January 17, 2019

Untersuchungen zur Ursache des Laborbrands abgeschlossen

Lingen, 17. Januar 2019

Das Niedersächsische Ministerium für Umwelt, Energie, Bauen und Klimaschutz (NMU) hat auf Presseanfragen hin bestätigt, dass die Analyse zur Brandursache in einem Labor der Brennelementefabrik der Advanced Nuclear Fuels GmbH (ANF) in Lingen abgeschlossen ist. Dabei bestätigten sich die bisherigen Annahmen zur Brandursache: Der Brand am 6. Dezember 2018 wurde durch einen technischen Defekt an einem Heizelement verursacht.
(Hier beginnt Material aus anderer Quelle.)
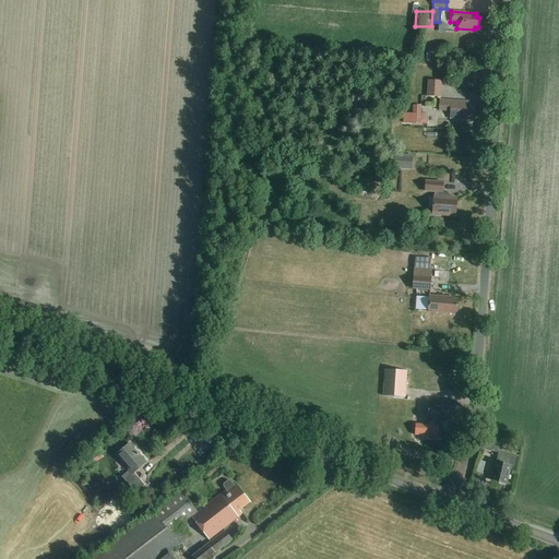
[(427,96),(441,97),(441,81),(427,81),(427,96)]
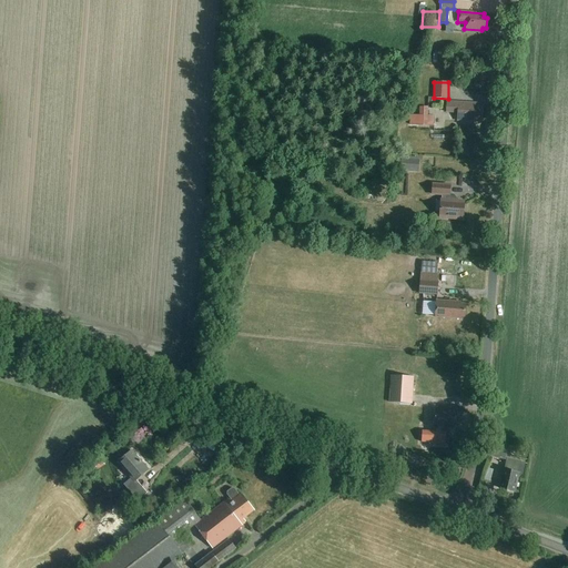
[(479,123),(480,108),(477,108),(477,104),(445,102),(445,112),(457,113),(456,121),(479,123)]
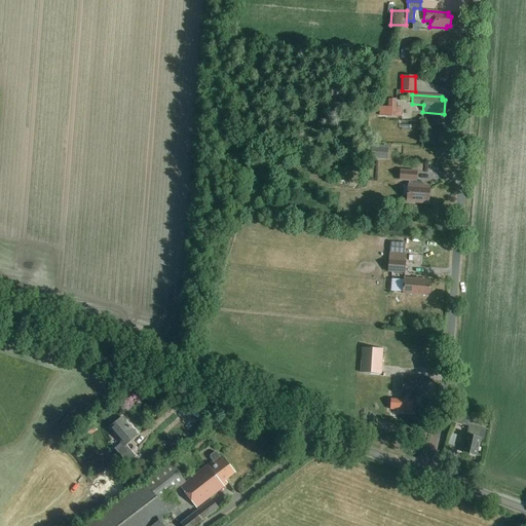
[(389,100),(388,107),(379,107),(379,116),(401,116),(402,108),(396,108),(396,100),(389,100)]
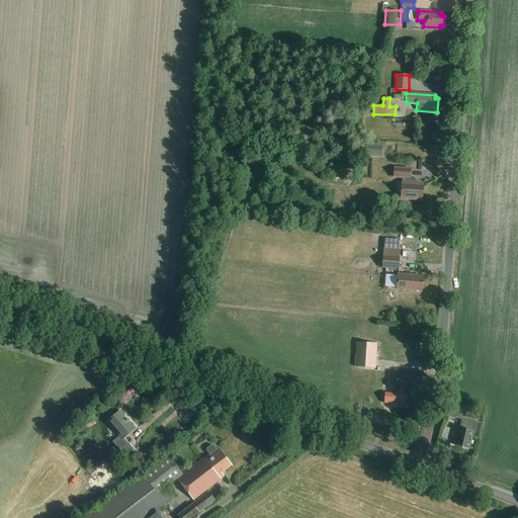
[(381,157),(382,145),(365,144),(365,156),(381,157)]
„Die Sicherheit von Menschen und Umwelt hat für uns immer oberste Priorität. Deswegen haben wir nach dem Brand sofort die Initiative ergriffen und ein Prüfkonzept erarbeitet. Dieses Prüfkonzept stellt sicher, dass das Ereignis nicht auf andere Bereiche der Brennelement-Fertigung übertragbar ist. Das NMU und der TÜV haben dies überprüft und bestätigt. Diese sogenannte Übertragbarkeitsprüfung wurde gemeinsam mit externen Sachverständigen vorgenommen“, so Andreas Hoff, Werkleiter der ANF in Lingen.

Grundsätzlich entsprechen alle im Betrieb und im Labor befindlichen Gegenstände vollumfänglich den nötigen Sicherheitsvorschriften. Externe Sachverständige haben enstprechende Prüfungen sowohl vor der Inbetriebnahme als auch im laufenden Betrieb vorgenommen.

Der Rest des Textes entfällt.